● **Instructions to follow**
Exactly and only the lines from the one containing "left elbow: (724, 225)" through the close of the entries below are to be set down.

● **Dataset records**
# # # # #
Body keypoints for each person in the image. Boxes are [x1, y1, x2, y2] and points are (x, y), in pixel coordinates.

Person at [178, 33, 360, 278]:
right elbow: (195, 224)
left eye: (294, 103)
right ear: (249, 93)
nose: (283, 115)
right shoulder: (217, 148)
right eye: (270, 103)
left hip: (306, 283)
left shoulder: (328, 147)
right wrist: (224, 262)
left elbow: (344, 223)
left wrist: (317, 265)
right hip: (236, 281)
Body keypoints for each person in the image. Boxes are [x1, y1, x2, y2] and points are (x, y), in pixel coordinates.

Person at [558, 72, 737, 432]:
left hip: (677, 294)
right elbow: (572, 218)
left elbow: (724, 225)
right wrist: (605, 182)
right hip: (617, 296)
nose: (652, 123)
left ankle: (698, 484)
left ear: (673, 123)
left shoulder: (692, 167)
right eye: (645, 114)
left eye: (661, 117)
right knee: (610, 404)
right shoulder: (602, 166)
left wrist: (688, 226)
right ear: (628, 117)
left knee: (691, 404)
# # # # #
● **Written response**
left elbow: (724, 225)
right wrist: (605, 182)
right hip: (617, 296)
nose: (652, 123)
left ankle: (698, 484)
left ear: (673, 123)
left shoulder: (692, 167)
right eye: (645, 114)
left eye: (661, 117)
right knee: (610, 404)
right shoulder: (602, 166)
left wrist: (688, 226)
right ear: (628, 117)
left knee: (691, 404)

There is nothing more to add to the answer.